→ **Task to complete**: Please pick out each line in the material below that contains the word "What" and copy those lines. Matching is case-sensitive.

→ **Supplied records**:
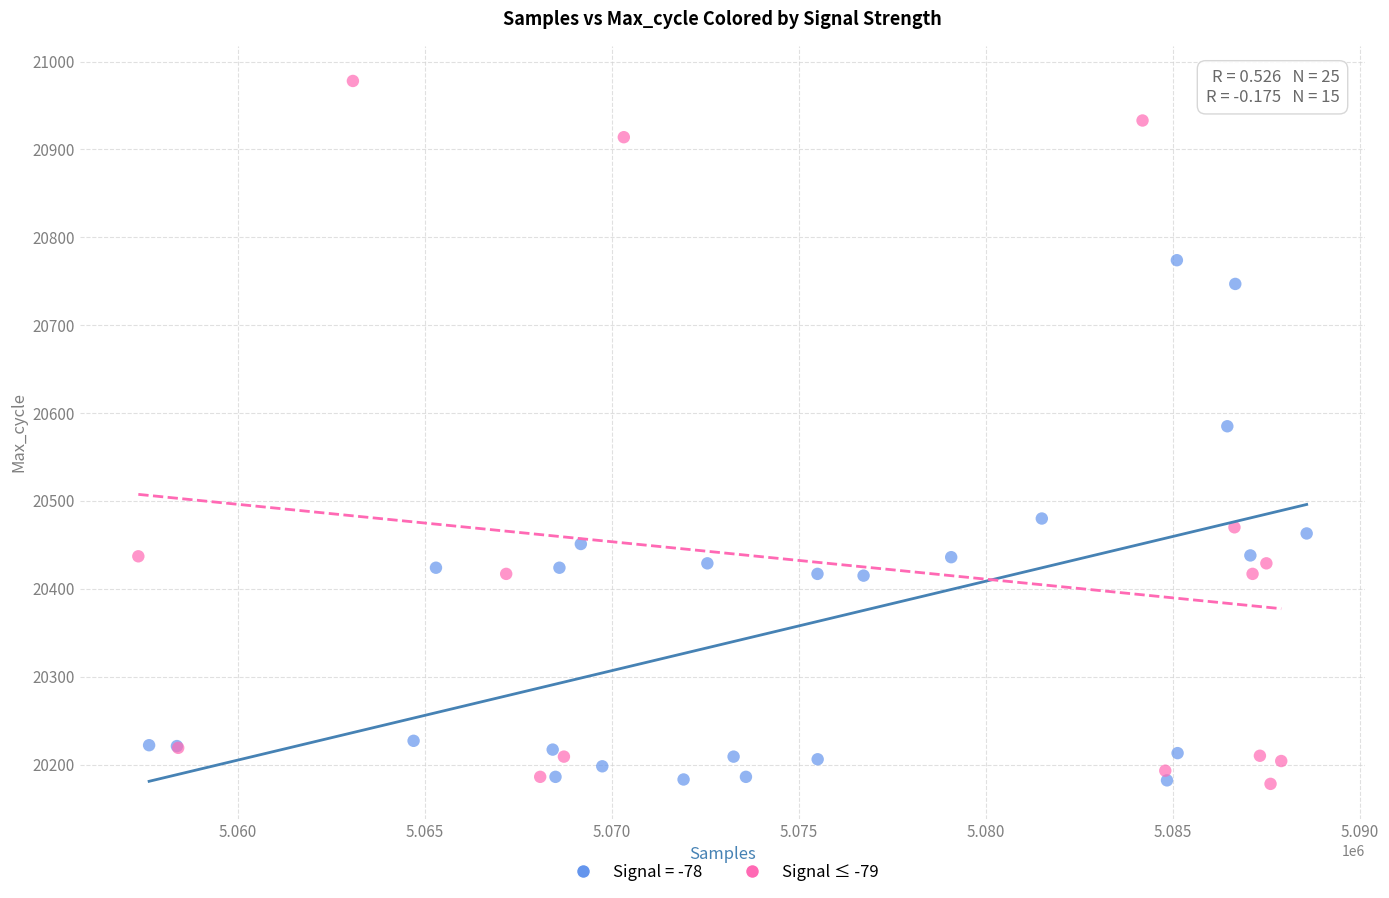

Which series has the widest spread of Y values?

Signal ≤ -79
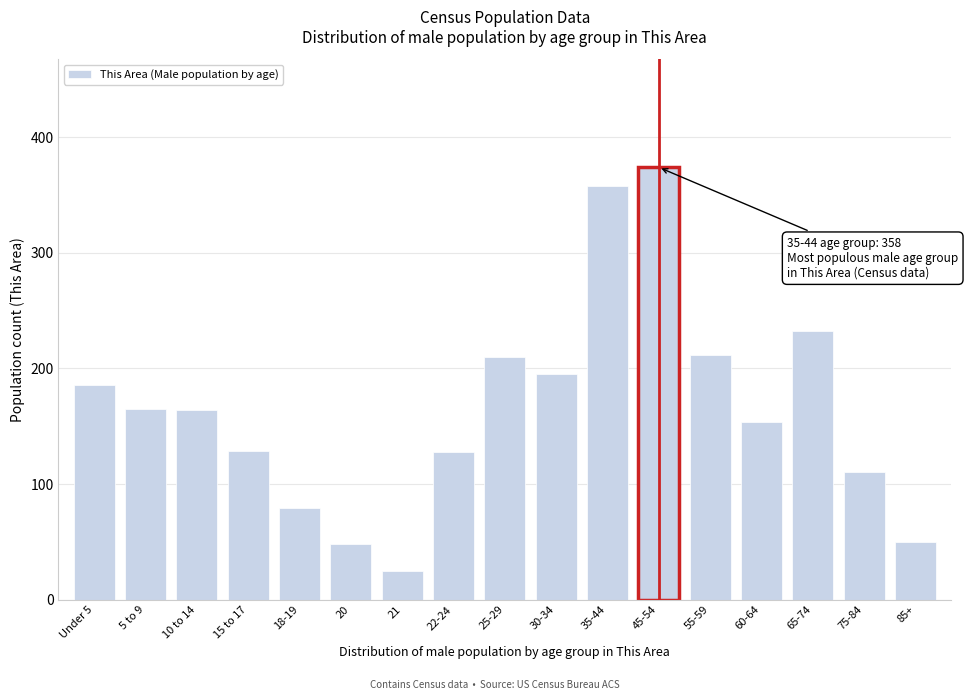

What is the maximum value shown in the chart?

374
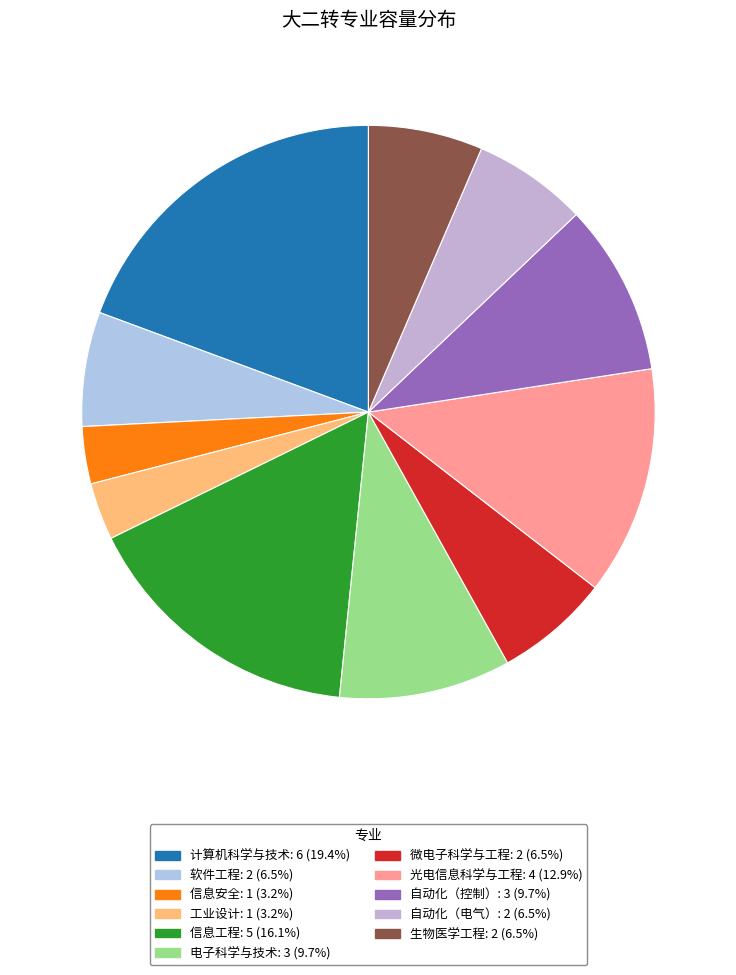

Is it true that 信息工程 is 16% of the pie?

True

→ **Task output**:
What is the maximum value shown in the chart?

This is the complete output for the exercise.